Damit wird deutlich: Je besser die Datenbank, desto präziser die Möglichkeiten zur Identifikation. Deshalb verfolgt BFB das Ziel, möglichst viele Arten der bayerischen Fauna zu sequenzieren.

In einem weiteren Schritt kann man die Identifikation auch graphisch darstellen als Verzweigungsdiagramm, basierend auf Sequenzähnlichkeit (die Schaltfläche "Tree based identification"). Man bekommt folgendes Bild:


Unsere Test-Probe ist das "unknown specimen" (= "unbekanntes Exemplar").

Ein klick auf die "Species page" leitet zur Artseite (denn diese Art ist ja bereits in der Datenbank):

Je mehr Probenstellen vorliegen, desto mehr Punkte wären auf der Verbreitungskarte, und desto mehr Fotos von Belegtieren lägen vor.

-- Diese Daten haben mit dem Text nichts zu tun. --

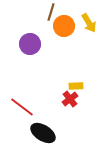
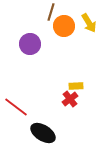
red line: moved 6 px left
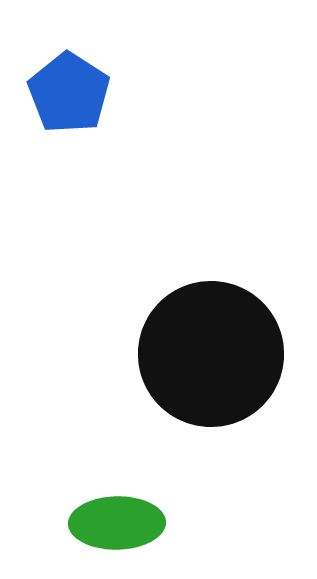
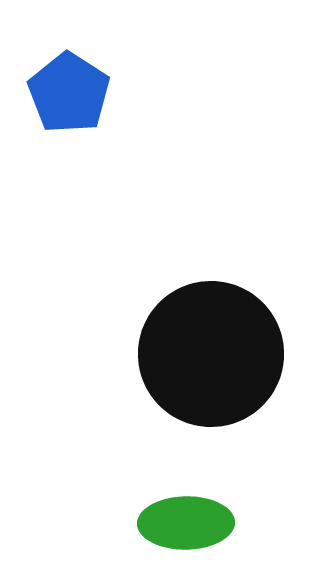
green ellipse: moved 69 px right
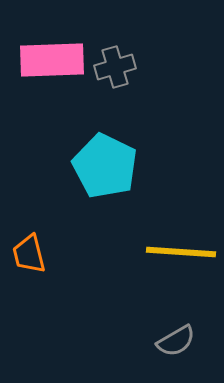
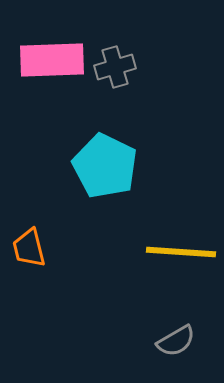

Hier kann man sehen, daß BFB nicht nur Sequenzdaten liefert, sondern auch fotographische Dokumentation der Morphologie. Später sollen Fotos von morphologischen Feinstrukturen sowie vom Lebensraum folgen.

Aus einer x-beliebigen Gewebeprobe haben wir hier also festgestellt: Es lag uns ein Insekt vor, eine Eintagsfliege der Familie Baetidae, die Art Baetis scambus.

Jetzt nochmal, welche Schritte sind nötig?

Wir brauchen Proben mit gut erhaltener DNA und exakten Fundortdaten.

Das kann ein Bein eines Schmetterlings aus der Sammlung sein, oder ein Teil einer Eintagsfliege, die gerade frisch in 96% Ethanol konserviert wurde.

Die Proben werden durch Experten (Taxonomen) anhand morphologischer Merkmale bis auf Artniveau bestimmt. Beispiel: Lucanus cervus (= der große Hirschkäfer).

Die Proben werden fotographiert, ein wenig Gewebe entnommen und dieses nach Kanada geschickt.

Dort wird DNA aus dem Gewebe extrahiert, ein Zielgen (co1) sequenziert und alle Daten kommen in die BOLD Datenbank - DNA Sequenz, Foto, Fundorte, sonstiges.

Damit ist die Art dann quasi rund um die Uhr im Internet durch "harte Daten" vertreten.